François Bugingo est un homme intelligent, cultivé, avec de la verve et beaucoup, que dis-je, une tonne d’imagination. Il a su se faire passer, à travers les années, pour un genre d’Indiana Jones qui parcourait la planète à la recherche d’information pertinente en bravant vents et marées et qui venait en rendre compte aux québécois et québécoises. Dans les faits, plus souvent qu’autrement, il lisait des magazines allongé au bord de sa piscine avec un petit verre d’eau Perrier et colligeait les informations pour nous les mettre en scène comme s’il avait vécu des événements que très peu de gens ont vécu.
En travestissant une information que le public croyait vraie, il a commis des gestes très graves, irréparables. Le citoyen de 2015 est généralement beaucoup renseigné qu'il y a 50 ans de cela. La technologie et le nombre croissant de médias de toutes sortes ont contribué à la chute de l’information biaisée qui ne provenait que des représentants de l’Église ou presque. En agissant comme un prédicateur qui détenait une information privilégiée que personne à part lui ne possédait, il a agi de manière impardonnable. Nul repentir ne pourrait l’excuser. Les faits constituent la base d’un journalisme de qualité. Spécialement lorsque les faits que vous prétendez exposer ne sont maîtrisés que par un très petit groupe. Votre rôle est encore plus important. Vous devenez une sorte d’enseignant auquel les étudiants font CONFIANCE pour améliorer leur niveau de connaissances et non alimenter leur ignorance.

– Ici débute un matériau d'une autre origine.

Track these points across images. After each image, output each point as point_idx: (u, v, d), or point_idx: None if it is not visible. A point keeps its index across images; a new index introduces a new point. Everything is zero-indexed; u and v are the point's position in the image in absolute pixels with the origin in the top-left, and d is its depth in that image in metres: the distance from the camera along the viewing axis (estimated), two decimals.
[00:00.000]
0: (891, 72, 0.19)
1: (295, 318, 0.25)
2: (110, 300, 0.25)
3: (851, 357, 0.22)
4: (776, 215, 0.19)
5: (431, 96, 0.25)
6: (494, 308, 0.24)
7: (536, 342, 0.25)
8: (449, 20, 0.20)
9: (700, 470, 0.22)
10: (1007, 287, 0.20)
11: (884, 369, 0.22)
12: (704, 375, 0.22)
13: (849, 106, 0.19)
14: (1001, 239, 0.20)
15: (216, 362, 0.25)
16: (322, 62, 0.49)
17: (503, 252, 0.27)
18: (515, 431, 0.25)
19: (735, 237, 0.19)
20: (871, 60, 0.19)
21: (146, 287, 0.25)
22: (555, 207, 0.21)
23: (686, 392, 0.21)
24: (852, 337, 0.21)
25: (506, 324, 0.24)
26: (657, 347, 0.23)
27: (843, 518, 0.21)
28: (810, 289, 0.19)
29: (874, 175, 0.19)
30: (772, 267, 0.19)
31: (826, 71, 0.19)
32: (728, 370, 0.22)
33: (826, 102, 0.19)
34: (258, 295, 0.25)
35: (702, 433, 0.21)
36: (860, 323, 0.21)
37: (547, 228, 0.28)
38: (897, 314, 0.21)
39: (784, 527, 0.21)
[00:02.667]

Pour tous les emplois que j’ai occupés dans ma vie, on m’a demandé des références. Pour connaître mes qualités, mes défauts, mon comportement en général. Pour savoir si les compétences que j’avais inscrites dans mon CV étaient réelles ou inventées. Est-ce que ce travail de validation a été fait par les médias qui ont collaboré avec François Bugingo? Vraisemblablement si ça a été fait, ça a été mal fait. Si ça n’a pas été fait, ses employeurs doivent aussi endosser une partie du blâme alors qu’ils lui ont prêté une science quasi infuse. Mais la principale responsabilité de ce branle-bas de combat revient à Bugingo lui-même. Ça c’est un fait.

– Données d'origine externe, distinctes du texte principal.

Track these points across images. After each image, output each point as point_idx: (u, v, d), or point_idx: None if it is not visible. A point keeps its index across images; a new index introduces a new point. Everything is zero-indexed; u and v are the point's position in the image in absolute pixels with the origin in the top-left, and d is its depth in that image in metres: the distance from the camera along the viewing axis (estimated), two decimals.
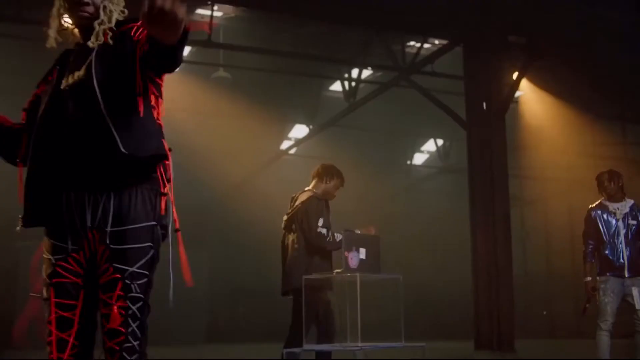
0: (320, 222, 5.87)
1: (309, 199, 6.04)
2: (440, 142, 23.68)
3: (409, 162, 25.35)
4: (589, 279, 6.97)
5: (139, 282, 2.72)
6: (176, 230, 2.84)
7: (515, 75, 12.06)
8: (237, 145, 19.35)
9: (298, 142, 20.70)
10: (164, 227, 2.83)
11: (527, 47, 11.93)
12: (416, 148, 24.97)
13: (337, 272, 5.14)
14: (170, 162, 2.83)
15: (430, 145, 24.53)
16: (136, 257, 2.72)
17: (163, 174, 2.80)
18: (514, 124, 18.06)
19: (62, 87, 2.80)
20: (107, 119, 2.68)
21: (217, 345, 18.08)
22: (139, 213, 2.74)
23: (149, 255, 2.77)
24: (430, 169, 25.01)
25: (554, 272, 22.81)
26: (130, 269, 2.70)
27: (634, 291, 6.86)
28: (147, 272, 2.77)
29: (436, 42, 14.85)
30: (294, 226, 5.95)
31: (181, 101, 18.08)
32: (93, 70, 2.74)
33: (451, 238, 19.75)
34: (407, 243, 22.13)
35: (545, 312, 22.93)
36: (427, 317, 21.46)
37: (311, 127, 19.88)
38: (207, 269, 21.24)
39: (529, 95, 17.76)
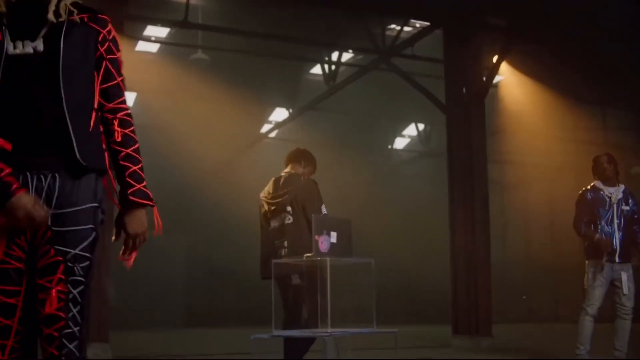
0: (324, 209, 5.78)
1: (307, 182, 5.92)
2: (421, 126, 23.64)
3: (390, 147, 25.27)
4: (597, 236, 6.82)
5: (81, 265, 2.59)
6: None
7: (495, 59, 11.93)
8: (216, 128, 19.16)
9: (277, 126, 20.55)
10: (103, 212, 2.72)
11: (507, 30, 11.81)
12: (397, 132, 24.88)
13: (307, 257, 5.00)
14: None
15: (411, 130, 24.46)
16: (78, 239, 2.60)
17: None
18: (495, 109, 18.00)
19: (10, 52, 2.60)
20: (66, 118, 2.57)
21: (195, 329, 18.00)
22: (81, 194, 2.62)
23: (91, 238, 2.64)
24: (411, 153, 24.95)
25: (534, 257, 22.86)
26: (73, 252, 2.58)
27: (624, 276, 6.81)
28: (89, 255, 2.63)
29: (417, 25, 14.71)
30: (289, 208, 5.77)
31: (158, 83, 17.85)
32: (61, 59, 2.59)
33: (432, 223, 19.70)
34: (388, 228, 22.07)
35: (524, 297, 23.00)
36: (408, 302, 21.47)
37: (291, 110, 19.71)
38: (185, 253, 21.12)
39: (510, 80, 17.68)
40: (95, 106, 2.68)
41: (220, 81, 16.95)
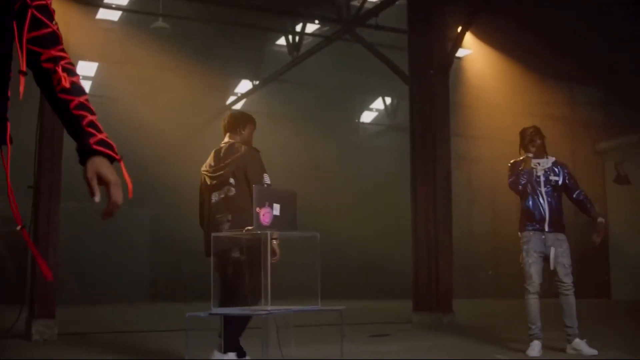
0: (267, 179, 5.45)
1: (248, 151, 5.59)
2: (388, 100, 23.49)
3: (357, 120, 25.07)
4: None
5: None
6: (20, 228, 2.28)
7: (459, 29, 11.63)
8: (178, 100, 18.77)
9: (241, 98, 20.18)
10: None
11: (473, 0, 11.52)
12: (365, 106, 24.68)
13: (247, 230, 4.72)
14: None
15: (379, 103, 24.30)
16: None
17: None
18: (463, 83, 17.82)
19: None
20: None
21: (158, 304, 17.77)
22: None
23: None
24: (378, 127, 24.78)
25: (501, 232, 22.81)
26: None
27: (552, 251, 6.67)
28: None
29: None
30: (232, 180, 5.46)
31: (117, 53, 17.41)
32: None
33: (397, 197, 19.57)
34: (354, 203, 21.93)
35: (490, 272, 22.99)
36: (372, 277, 21.36)
37: (256, 82, 19.36)
38: (148, 228, 20.80)
39: (478, 54, 17.49)
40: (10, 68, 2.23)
41: (182, 51, 16.57)
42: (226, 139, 5.79)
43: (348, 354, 6.18)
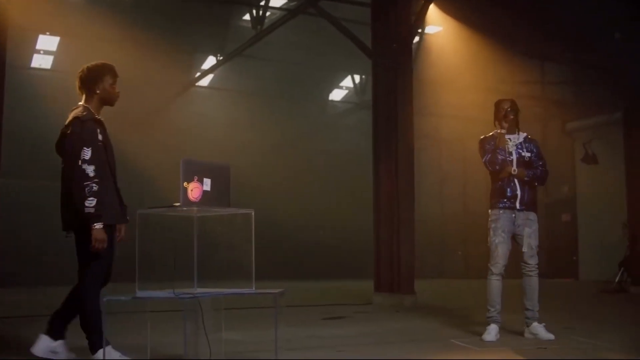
0: (86, 153, 4.66)
1: (71, 121, 4.79)
2: (357, 78, 23.20)
3: (326, 98, 24.73)
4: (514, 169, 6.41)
5: None
6: None
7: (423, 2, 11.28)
8: (142, 76, 18.24)
9: (205, 74, 19.70)
10: None
11: None
12: (335, 83, 24.32)
13: (174, 206, 4.34)
14: None
15: (349, 81, 23.99)
16: None
17: None
18: (433, 60, 17.50)
19: None
20: None
21: (114, 284, 17.32)
22: None
23: None
24: (348, 104, 24.44)
25: (470, 212, 22.63)
26: None
27: (526, 231, 6.39)
28: None
29: None
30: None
31: (79, 27, 16.87)
32: None
33: (364, 175, 19.29)
34: (322, 181, 21.65)
35: (460, 253, 22.83)
36: (340, 257, 21.10)
37: (221, 57, 18.89)
38: None
39: (447, 30, 17.19)
40: None
41: (143, 25, 16.06)
42: (80, 102, 4.97)
43: (291, 339, 5.85)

Dans les deux dernières semaines, tous les médias ont mis un terme à leur collaboration avec François Bugingo. Il a admis une partie de ses torts. Il a remis sa carte de presse à la Fédération Professionnelle des journalistes du Québec. Il est disparu de la carte médiatique au Québec. Il a perdu à jamais toute sa crédibilité.
En février 1990, le duo de «chanteurs» Milli Vanilli remportait un prestigieux trophée Grammy en tant que «meilleur nouvel artiste». Quelques mois plus tard, un journaliste dévoilait le terrible secret du groupe. Les deux chanteurs ne chantaient pas vraiment. Ils ne faisaient pas seulement du «lip sync», c’était d’autres chanteurs qui enregistraient leurs chansons. Pour l’argent et le prestige, un producteur avait pris un raccourci. Jumeler deux gars qui paraissaient bien, avec des voix de qualité qui ne leur appartenaient pas. Aussi rapidement la carrière des deux prétendus chanteurs avait-elle pris son envol, aussi rapidement avait-elle pris fin.

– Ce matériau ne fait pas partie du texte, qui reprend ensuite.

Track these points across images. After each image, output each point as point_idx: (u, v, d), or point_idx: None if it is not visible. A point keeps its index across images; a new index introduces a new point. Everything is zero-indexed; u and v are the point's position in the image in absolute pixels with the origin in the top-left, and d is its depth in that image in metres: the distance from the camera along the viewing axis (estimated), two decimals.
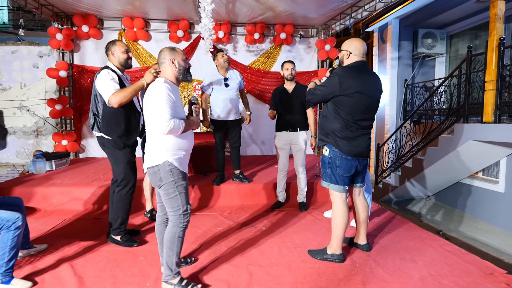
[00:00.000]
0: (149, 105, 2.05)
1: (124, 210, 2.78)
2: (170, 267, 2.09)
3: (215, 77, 3.94)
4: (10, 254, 2.10)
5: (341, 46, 2.49)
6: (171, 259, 2.09)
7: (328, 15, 5.73)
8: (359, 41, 2.40)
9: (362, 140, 2.42)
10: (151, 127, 2.08)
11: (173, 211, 2.10)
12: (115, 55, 2.70)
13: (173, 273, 2.10)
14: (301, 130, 3.65)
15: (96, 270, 2.38)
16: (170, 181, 2.06)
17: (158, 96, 1.99)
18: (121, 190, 2.76)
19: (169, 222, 2.13)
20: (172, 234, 2.08)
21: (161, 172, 2.05)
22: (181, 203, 2.09)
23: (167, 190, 2.07)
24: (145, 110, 2.10)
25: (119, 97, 2.51)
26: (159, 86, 2.02)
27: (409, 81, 7.18)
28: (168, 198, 2.08)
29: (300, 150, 3.66)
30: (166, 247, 2.08)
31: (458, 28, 6.61)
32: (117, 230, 2.78)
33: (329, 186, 2.49)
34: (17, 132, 6.62)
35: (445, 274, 2.31)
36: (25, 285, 2.15)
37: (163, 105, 1.98)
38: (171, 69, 2.12)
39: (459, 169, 4.97)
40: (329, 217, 3.44)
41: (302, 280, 2.25)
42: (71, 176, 4.36)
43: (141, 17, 5.79)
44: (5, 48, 6.49)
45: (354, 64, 2.39)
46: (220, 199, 3.97)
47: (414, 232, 3.11)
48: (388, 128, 7.36)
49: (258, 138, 6.52)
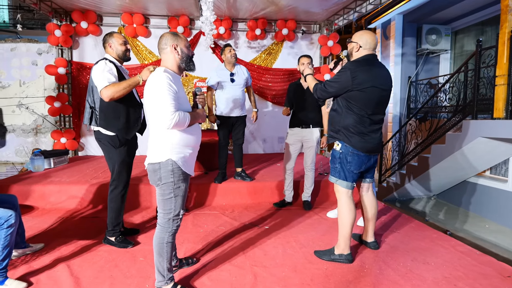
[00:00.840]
0: (149, 97, 1.87)
1: (117, 211, 2.67)
2: (162, 273, 1.96)
3: (221, 71, 3.86)
4: (3, 253, 2.01)
5: (352, 38, 2.40)
6: (162, 265, 1.95)
7: (331, 10, 5.62)
8: (370, 35, 2.32)
9: (375, 135, 2.35)
10: (153, 121, 1.90)
11: (163, 213, 1.95)
12: (112, 47, 2.58)
13: (165, 279, 1.97)
14: (314, 127, 3.55)
15: (93, 271, 2.28)
16: (169, 181, 1.90)
17: (159, 87, 1.81)
18: (113, 190, 2.66)
19: (157, 225, 1.98)
20: (160, 240, 1.94)
21: (162, 170, 1.90)
22: (174, 206, 1.94)
23: (163, 190, 1.93)
24: (146, 103, 1.92)
25: (111, 91, 2.38)
26: (159, 77, 1.84)
27: (413, 78, 7.06)
28: (162, 199, 1.94)
29: (311, 147, 3.56)
30: (155, 252, 1.96)
31: (464, 24, 6.48)
32: (111, 231, 2.68)
33: (337, 182, 2.40)
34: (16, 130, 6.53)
35: (460, 277, 2.20)
36: (20, 286, 2.06)
37: (165, 97, 1.79)
38: (172, 56, 1.94)
39: (466, 167, 4.85)
40: (332, 217, 3.34)
41: (309, 282, 2.15)
42: (69, 174, 4.26)
43: (141, 13, 5.69)
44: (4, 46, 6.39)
45: (365, 57, 2.32)
46: (222, 198, 3.87)
47: (423, 231, 3.00)
48: (391, 126, 7.25)
49: (260, 136, 6.42)
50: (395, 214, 3.47)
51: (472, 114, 4.33)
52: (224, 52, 3.82)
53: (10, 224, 2.03)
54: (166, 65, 1.97)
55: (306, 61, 3.43)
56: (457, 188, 5.48)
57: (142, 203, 3.72)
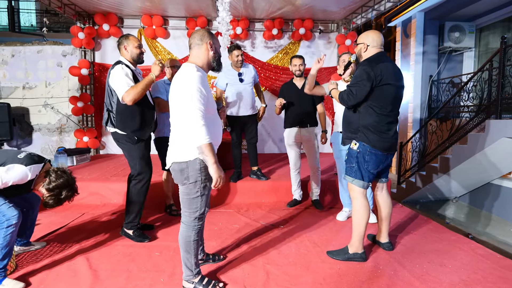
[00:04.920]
0: (178, 94, 1.82)
1: (139, 204, 2.75)
2: (190, 268, 2.01)
3: (229, 72, 3.87)
4: (2, 253, 2.00)
5: (357, 40, 2.41)
6: (190, 261, 2.00)
7: (349, 8, 5.54)
8: (375, 32, 2.33)
9: (392, 133, 2.33)
10: (179, 119, 1.87)
11: (189, 212, 1.97)
12: (128, 49, 2.64)
13: (193, 273, 2.02)
14: (311, 126, 3.52)
15: (111, 264, 2.36)
16: (197, 180, 1.90)
17: (191, 87, 1.77)
18: (137, 184, 2.73)
19: (182, 224, 2.00)
20: (187, 238, 1.98)
21: (190, 169, 1.88)
22: (199, 205, 1.96)
23: (190, 189, 1.92)
24: (173, 100, 1.88)
25: (132, 94, 2.47)
26: (191, 75, 1.80)
27: (434, 77, 6.85)
28: (188, 198, 1.94)
29: (312, 147, 3.53)
30: (182, 250, 1.99)
31: (489, 20, 6.23)
32: (130, 224, 2.76)
33: (353, 181, 2.38)
34: (42, 129, 6.81)
35: (479, 280, 2.13)
36: (17, 286, 2.04)
37: (195, 98, 1.76)
38: (207, 53, 1.93)
39: (489, 169, 4.67)
40: (342, 220, 3.28)
41: (321, 281, 2.14)
42: (90, 172, 4.42)
43: (160, 15, 5.82)
44: (31, 48, 6.68)
45: (376, 55, 2.31)
46: (237, 196, 3.90)
47: (441, 234, 2.92)
48: (411, 126, 7.07)
49: (276, 136, 6.41)
50: (411, 215, 3.39)
51: (496, 113, 4.17)
52: (231, 55, 3.80)
53: (11, 224, 2.01)
54: (195, 61, 1.94)
55: (298, 62, 3.44)
56: (480, 190, 5.28)
57: (156, 200, 3.80)
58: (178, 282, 2.11)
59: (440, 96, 6.60)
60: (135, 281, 2.14)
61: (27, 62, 6.67)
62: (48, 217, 3.29)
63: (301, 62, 3.49)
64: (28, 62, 6.68)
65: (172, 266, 2.32)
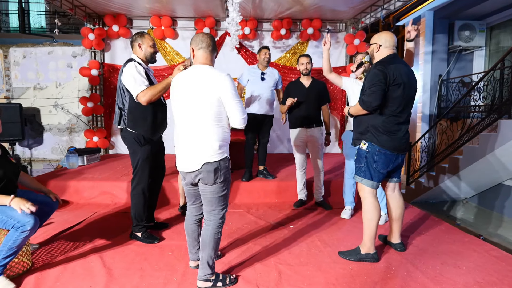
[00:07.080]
0: (209, 95, 1.89)
1: (139, 207, 2.70)
2: (212, 265, 2.04)
3: (253, 69, 4.02)
4: (7, 253, 1.99)
5: (370, 41, 2.42)
6: (213, 259, 2.04)
7: (358, 8, 5.52)
8: (389, 34, 2.35)
9: (403, 134, 2.32)
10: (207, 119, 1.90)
11: (219, 209, 2.01)
12: (142, 48, 2.60)
13: (213, 271, 2.06)
14: (317, 126, 3.52)
15: (124, 263, 2.39)
16: (227, 178, 1.99)
17: (232, 87, 1.92)
18: (135, 186, 2.70)
19: (209, 222, 2.01)
20: (216, 235, 2.01)
21: (222, 168, 1.94)
22: (225, 201, 2.04)
23: (220, 187, 1.97)
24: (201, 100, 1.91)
25: (149, 95, 2.44)
26: (226, 77, 1.92)
27: (444, 76, 6.79)
28: (218, 196, 1.98)
29: (316, 147, 3.53)
30: (209, 248, 2.00)
31: (500, 19, 6.15)
32: (136, 226, 2.75)
33: (362, 181, 2.38)
34: (53, 129, 6.90)
35: (494, 282, 2.11)
36: (8, 286, 2.03)
37: (238, 97, 1.93)
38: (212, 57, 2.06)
39: (500, 170, 4.61)
40: (346, 217, 3.30)
41: (334, 282, 2.14)
42: (101, 171, 4.47)
43: (169, 15, 5.85)
44: (42, 49, 6.78)
45: (388, 57, 2.32)
46: (246, 196, 3.91)
47: (454, 235, 2.89)
48: (420, 126, 7.01)
49: (285, 136, 6.41)
50: (422, 216, 3.37)
51: (508, 113, 4.12)
52: (260, 53, 3.95)
53: (24, 230, 1.99)
54: (210, 64, 2.04)
55: (305, 61, 3.44)
56: (491, 192, 5.21)
57: (169, 200, 3.83)
58: (191, 281, 2.12)
59: (450, 95, 6.53)
60: (148, 280, 2.16)
61: (38, 63, 6.77)
62: (61, 216, 3.33)
63: (308, 61, 3.49)
64: (39, 63, 6.77)
65: (184, 266, 2.33)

Pour le vedettariat et l’information spectacle, François Bugingo a décidé de tromper le public qui lui était pourtant très fidèle et lui avait accordé sa totale confiance. En s’adjugeant une voix qu’il ne possédait pas complètement, il a été démasqué par une journaliste, qui elle, avait son travail à cœur. En choisissant son ambition personnelle plutôt que de bien servir le public, François Bugingo a commis une fausse note que personne ne peut lui pardonner.